嫌な予感に肩を震わせるアニエスの視界の先で、国王の腕にキノコが生えていた。
赤い傘に白いイボを持つ、ベニテングターケが華やかな衣装の上に鎮座している。
よりにもよって、無視できない激しい色合いのキノコが国王に生えてしまった。
……もう、駄目だ。
血の気がすっと引いていくのがわかった。
慌てて立ち上がると、これ以上はないというほどに頭を下げる。
「――申し訳ありません」
「アニエス」
隣の席を立ったクロードが、アニエスの背に触れる。
促されて顔を上げたものの、自分が情けなくて泣きそうだ。
「クロード様、さようなら。もう駄目です。私はキノコ罪で投獄されます」
============
【今日のキノコ】
チチタケ(乳茸)
黄褐色のビロード状の傘を持ち、傷がつくと白い乳のような液が出るリアル乳キノコ。
おいしい出汁が出るので、地域によってはマツタケよりも高値で取引される。
陰湿攻撃が得意な特攻キノコ・ドクササコと似ているが、ドクササコは乳を出さない。
アニエスがチチのことを考えているので自分の出番だと思って生えてきたが、父違いだった。
ちょっと恥ずかしいので、今日の乳は控えめ。
ベニテングタケ(「女王が二本降臨しました」参照)
赤い傘に白いイボが水玉模様のように見える、絵に描いたようなザ・毒キノコという見た目。
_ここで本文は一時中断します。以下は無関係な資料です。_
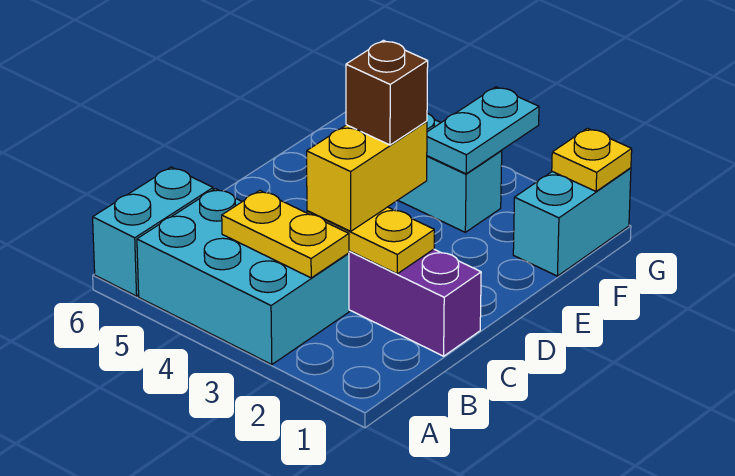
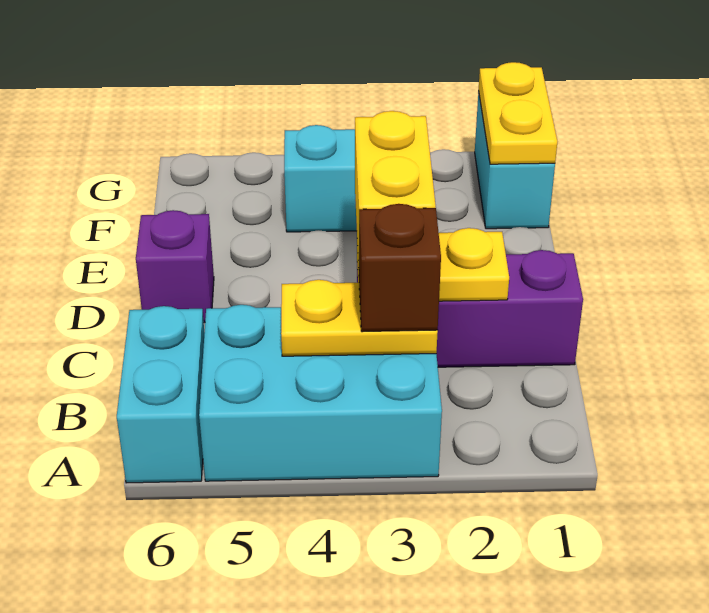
brown 1x1 brick [346,40,428,145] -> brown 1x1 brick moved to [359,204,441,332]
none -> purple 1x1 brick [136,210,214,323]
cyan 1x2 plate [427,87,539,174] -> none
yellow 1x1 plate [552,128,632,191] -> yellow 1x2 plate [479,62,557,164]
スー〇ーマ〇オなら1upしそうだが、実際は食べたらやばそう。
運命の赤い菌糸を感じ取っては生えてくるキノコで、クロードのひとめぼれの相手でもある。
国王にクロードを頼まれたので、「任せろ」と自信満々で生えてきた。
だが、何だか雲行きが怪しいので、胞子をひそめて成り行きを見守っている。